Completeness of a normed linear space is equivalent to the condition that absolute summability implies summability.
Definition: A space X is complete if every Cauchy sequence converges to a point in the space. Note that by "converges in X" we mean
$$ \left\| f_n - f\right\| \to 0 $$
A sequence \(\{f_n\}\subseteq X\) is called summable if the sum \(\sum f_n\) converges in X to a point \(f\in X\).
The sequence is absolutely summable if \(\sum \|f_n\|<\infty\) as a series of real numbers.
Theorem: Let X be a normed linear space. X is complete if and only if every absolutely summable sequence in X is summable.
Proof: Suppose X is complete, and let \(\{f_n\}\) be an absolutely summable sequence. We will first prove that the sequence \(\left\{\sum_{k=1}^m f_k\right\}\) as a sequence in m is a Cauchy sequence.
$$ \left|\sum_{k=a}^b f_k\right| \le \sum_{k=a}^b \|f\| < \infty $$
Therefore the sequence is Cauchy, and since the space is complete, there is a \(f\in X\) such that \(\sum f_k = f\). We now need to show that the convergence is "in X". That is to say we need to show \( \|\sum_{k=1}^m f_k - f \| \to 0\). But this is just the tail of the sequence, and
$$ \left|\sum_{k=a}^\infty f_k \right| \le \sum_{k=a}^\infty \|f_k\| \to 0 $$
This completes the first half of the proof. For the converse we assume that the space, X, has the stated property and we proceed now to prove that the space is complete. To begin with we assume that \(\{f_k\}\) is a Cauchy sequence. We will build an absolutely summable sequence \(\{z_k\}\) in the following way. First, define a subsequence of \(\{f_k\}\), which we call \(\{f_{n_k}\}\), such that for all \(a,b \ge n_k \)

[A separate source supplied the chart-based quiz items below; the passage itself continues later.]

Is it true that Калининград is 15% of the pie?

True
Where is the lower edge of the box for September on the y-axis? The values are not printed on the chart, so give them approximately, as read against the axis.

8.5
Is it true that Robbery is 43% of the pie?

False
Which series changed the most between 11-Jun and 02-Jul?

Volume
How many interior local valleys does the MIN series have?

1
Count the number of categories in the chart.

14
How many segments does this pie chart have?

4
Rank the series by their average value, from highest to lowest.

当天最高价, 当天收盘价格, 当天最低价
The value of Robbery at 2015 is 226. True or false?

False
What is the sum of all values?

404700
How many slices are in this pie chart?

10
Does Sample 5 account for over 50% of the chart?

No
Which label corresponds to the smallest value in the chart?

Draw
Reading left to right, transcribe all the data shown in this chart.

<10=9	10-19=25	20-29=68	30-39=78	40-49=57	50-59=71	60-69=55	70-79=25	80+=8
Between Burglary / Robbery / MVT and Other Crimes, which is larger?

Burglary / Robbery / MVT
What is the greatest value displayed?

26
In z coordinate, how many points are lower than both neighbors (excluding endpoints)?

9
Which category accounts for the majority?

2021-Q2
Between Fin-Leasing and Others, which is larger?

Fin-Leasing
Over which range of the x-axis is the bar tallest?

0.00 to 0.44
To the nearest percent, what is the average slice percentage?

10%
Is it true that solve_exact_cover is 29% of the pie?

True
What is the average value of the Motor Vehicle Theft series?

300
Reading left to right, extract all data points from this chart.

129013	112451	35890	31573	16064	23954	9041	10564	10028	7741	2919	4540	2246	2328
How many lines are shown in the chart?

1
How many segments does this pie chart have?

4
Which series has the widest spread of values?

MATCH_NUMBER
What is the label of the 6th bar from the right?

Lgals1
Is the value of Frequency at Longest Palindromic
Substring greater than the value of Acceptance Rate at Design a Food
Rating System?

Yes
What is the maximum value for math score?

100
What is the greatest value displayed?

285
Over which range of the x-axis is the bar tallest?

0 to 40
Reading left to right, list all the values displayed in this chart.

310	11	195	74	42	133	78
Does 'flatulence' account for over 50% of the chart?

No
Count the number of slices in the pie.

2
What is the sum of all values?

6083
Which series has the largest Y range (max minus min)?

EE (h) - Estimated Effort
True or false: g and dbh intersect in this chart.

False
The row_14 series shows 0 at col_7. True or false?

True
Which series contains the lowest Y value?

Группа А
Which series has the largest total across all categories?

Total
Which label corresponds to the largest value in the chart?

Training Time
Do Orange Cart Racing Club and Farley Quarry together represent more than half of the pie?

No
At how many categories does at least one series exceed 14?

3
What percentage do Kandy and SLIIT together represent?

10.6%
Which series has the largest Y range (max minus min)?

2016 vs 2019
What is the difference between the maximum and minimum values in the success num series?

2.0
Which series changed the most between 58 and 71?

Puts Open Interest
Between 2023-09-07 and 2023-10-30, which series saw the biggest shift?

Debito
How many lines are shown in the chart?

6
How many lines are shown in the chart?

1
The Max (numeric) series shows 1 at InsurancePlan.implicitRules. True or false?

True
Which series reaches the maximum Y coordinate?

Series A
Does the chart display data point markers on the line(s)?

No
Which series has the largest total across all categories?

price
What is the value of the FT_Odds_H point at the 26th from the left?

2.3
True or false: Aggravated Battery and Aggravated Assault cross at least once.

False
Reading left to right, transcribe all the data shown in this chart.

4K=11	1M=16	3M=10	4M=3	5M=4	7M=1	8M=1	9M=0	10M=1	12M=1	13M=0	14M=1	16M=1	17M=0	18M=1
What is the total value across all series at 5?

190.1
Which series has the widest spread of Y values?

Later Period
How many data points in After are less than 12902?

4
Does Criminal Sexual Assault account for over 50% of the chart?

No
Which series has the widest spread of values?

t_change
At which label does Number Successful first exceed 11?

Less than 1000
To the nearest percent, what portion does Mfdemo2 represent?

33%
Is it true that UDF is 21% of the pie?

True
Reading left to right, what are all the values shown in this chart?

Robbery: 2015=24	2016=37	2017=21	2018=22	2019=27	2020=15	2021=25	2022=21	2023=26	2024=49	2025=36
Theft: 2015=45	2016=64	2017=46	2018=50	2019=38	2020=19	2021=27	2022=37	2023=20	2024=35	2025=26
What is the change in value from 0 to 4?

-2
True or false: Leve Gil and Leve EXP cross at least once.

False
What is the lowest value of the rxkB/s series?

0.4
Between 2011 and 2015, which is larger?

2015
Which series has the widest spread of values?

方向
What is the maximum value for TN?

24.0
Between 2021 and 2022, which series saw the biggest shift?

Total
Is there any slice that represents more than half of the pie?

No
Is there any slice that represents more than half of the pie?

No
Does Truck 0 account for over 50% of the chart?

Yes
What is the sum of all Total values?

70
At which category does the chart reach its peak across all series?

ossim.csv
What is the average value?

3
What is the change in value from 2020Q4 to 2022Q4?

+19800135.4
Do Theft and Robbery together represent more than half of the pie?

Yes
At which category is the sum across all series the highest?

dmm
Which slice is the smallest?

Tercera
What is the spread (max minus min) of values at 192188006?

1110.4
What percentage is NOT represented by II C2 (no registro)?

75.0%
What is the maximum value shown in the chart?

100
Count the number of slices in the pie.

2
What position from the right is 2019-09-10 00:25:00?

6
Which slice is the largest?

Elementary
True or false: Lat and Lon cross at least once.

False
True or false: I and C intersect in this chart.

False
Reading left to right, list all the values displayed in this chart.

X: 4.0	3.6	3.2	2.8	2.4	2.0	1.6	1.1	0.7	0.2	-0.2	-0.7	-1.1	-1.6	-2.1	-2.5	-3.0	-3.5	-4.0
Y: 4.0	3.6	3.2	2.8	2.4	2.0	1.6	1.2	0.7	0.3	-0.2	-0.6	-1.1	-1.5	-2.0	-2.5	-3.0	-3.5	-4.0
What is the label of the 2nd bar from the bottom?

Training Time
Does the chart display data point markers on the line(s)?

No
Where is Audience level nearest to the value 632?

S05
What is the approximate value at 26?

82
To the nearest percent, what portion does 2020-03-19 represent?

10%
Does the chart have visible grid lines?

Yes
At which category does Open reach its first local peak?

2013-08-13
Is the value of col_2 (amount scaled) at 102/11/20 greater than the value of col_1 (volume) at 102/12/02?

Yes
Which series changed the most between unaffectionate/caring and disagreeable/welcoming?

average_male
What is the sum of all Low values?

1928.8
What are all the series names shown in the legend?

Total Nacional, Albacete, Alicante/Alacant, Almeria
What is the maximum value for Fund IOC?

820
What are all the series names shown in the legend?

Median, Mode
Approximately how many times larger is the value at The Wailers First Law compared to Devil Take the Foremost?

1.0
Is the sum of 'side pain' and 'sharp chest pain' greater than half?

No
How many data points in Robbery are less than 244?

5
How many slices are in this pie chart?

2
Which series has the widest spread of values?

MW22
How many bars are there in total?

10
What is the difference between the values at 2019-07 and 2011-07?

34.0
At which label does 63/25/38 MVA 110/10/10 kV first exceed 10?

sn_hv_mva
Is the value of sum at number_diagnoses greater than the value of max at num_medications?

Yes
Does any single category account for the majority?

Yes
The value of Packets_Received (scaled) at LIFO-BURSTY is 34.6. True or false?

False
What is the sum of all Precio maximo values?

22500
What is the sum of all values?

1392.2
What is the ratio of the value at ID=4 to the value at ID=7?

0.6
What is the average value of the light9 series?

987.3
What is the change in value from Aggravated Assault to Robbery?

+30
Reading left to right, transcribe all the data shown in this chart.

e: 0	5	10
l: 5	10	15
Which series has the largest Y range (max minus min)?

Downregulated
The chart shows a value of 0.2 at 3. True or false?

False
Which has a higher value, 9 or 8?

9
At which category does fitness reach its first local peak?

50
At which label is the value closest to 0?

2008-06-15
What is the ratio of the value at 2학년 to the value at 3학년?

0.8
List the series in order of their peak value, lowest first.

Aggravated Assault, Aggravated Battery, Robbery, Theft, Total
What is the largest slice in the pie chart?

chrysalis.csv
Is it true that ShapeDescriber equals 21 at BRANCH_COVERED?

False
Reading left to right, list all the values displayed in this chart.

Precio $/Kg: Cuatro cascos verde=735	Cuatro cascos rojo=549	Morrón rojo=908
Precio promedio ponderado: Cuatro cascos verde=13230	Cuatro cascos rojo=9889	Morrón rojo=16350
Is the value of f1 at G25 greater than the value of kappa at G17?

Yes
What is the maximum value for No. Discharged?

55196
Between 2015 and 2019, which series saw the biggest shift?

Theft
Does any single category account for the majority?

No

$$ |f_{n_a}-f_{n_b}| < 1/2^k $$
We then define \(z_k = f_{n_k}-f_{n_{k-1}}\) except for \(z_1=f_1\). It then follows that this sequence is absolutely summable
$$ \sum \|z_k\| = \sum \|f_{n_k}-f_{n_{k-1}}\| \le \sum 1/2^k = 1 $$
Ok, the above ignores \(f_1\), but honestly \(f_1\) deserves to be ignored (because the sum will still be finite even when it's included). Since the sum is absolutely summable then it is summable and therefore there exists an \(f\in X\) such that
$$ f = \sum z_k = \lim f_k $$
It now remains to show that the convergence is in X. But as before \(\left\| f- \sum_{k=1}^m z_k\right\|\) is just the tail of the sum \(\sum z_k\), because this is absolutely summable, the tail goes to 0. (The explicit check is just like last time.)